[Quiz items based on charts]
============================================================

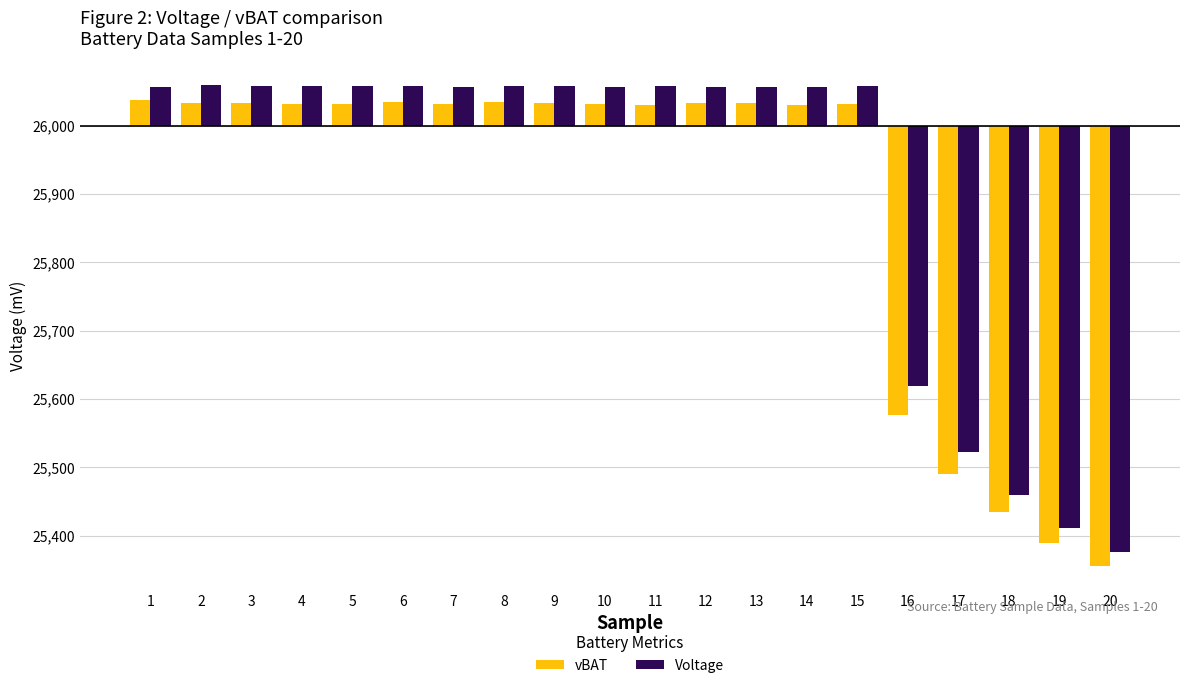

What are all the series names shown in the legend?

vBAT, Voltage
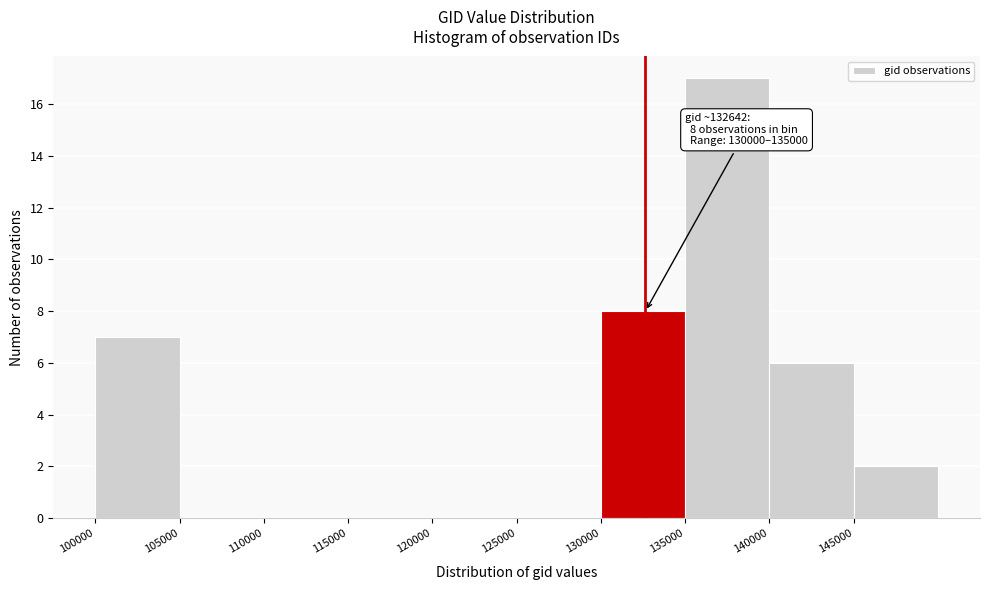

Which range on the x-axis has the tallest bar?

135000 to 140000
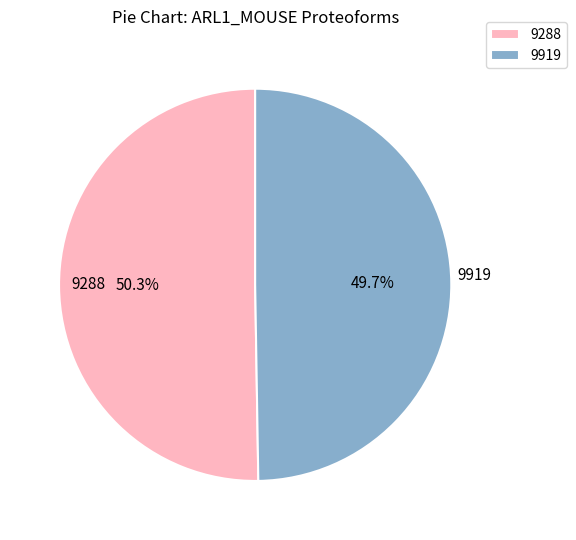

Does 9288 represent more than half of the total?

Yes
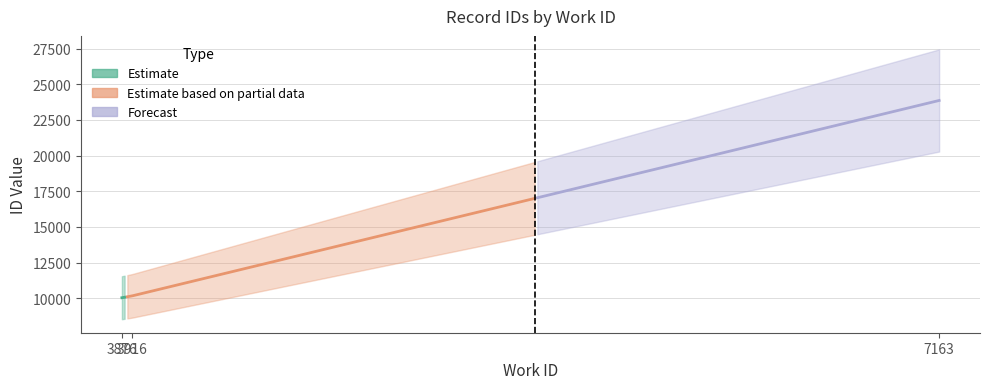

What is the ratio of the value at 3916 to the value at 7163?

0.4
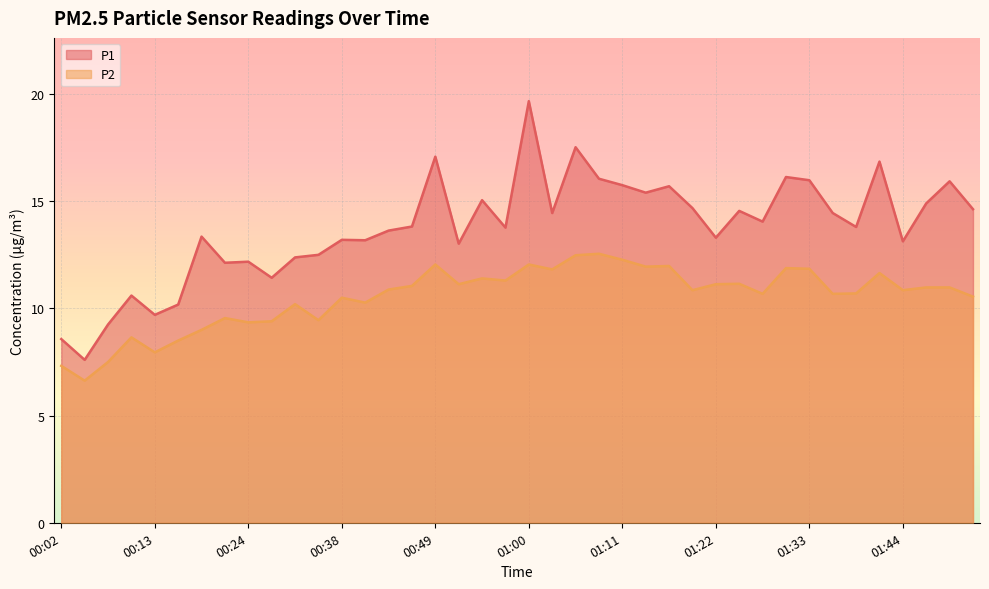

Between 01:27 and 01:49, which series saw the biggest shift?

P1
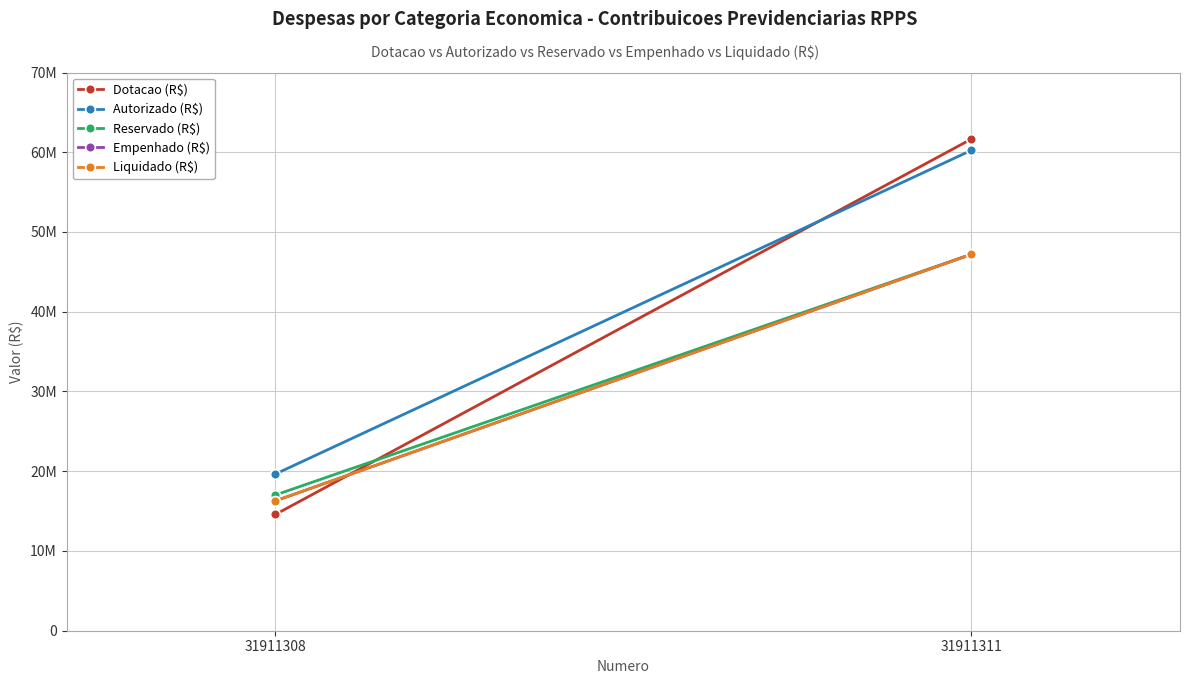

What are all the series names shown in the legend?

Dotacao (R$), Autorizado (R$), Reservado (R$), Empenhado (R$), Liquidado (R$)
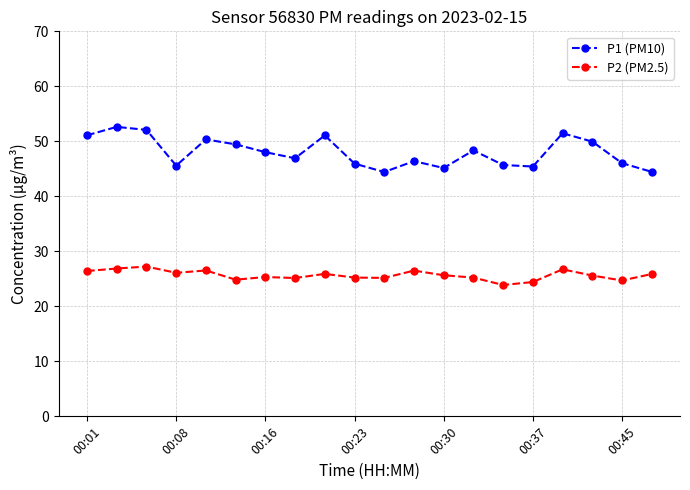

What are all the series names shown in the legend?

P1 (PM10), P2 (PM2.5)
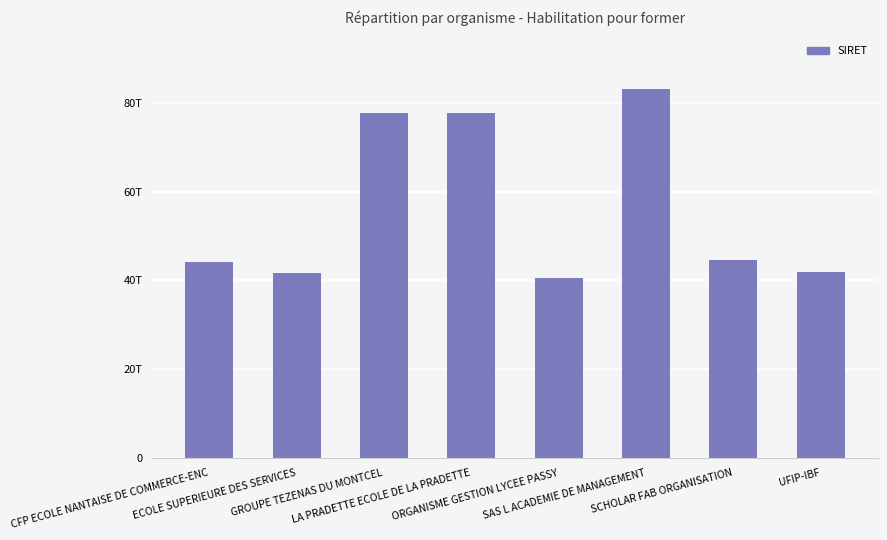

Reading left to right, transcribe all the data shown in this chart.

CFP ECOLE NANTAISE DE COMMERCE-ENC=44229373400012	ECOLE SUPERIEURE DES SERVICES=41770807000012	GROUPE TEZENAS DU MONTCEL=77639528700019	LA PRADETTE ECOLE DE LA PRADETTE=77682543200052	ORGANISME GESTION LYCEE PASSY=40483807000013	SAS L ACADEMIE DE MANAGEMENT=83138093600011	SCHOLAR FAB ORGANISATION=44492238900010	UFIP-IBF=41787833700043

============================================================

§ Exercise objective
Repeat the whole listing above word for word, leaving out the pictures.

§ Written solution
What are all the series names shown in the legend?

vBAT, Voltage

Which range on the x-axis has the tallest bar?

135000 to 140000

Does 9288 represent more than half of the total?

Yes

What is the ratio of the value at 3916 to the value at 7163?

0.4

Between 01:27 and 01:49, which series saw the biggest shift?

P1

What are all the series names shown in the legend?

Dotacao (R$), Autorizado (R$), Reservado (R$), Empenhado (R$), Liquidado (R$)

What are all the series names shown in the legend?

P1 (PM10), P2 (PM2.5)

Reading left to right, transcribe all the data shown in this chart.

CFP ECOLE NANTAISE DE COMMERCE-ENC=44229373400012	ECOLE SUPERIEURE DES SERVICES=41770807000012	GROUPE TEZENAS DU MONTCEL=77639528700019	LA PRADETTE ECOLE DE LA PRADETTE=77682543200052	ORGANISME GESTION LYCEE PASSY=40483807000013	SAS L ACADEMIE DE MANAGEMENT=83138093600011	SCHOLAR FAB ORGANISATION=44492238900010	UFIP-IBF=41787833700043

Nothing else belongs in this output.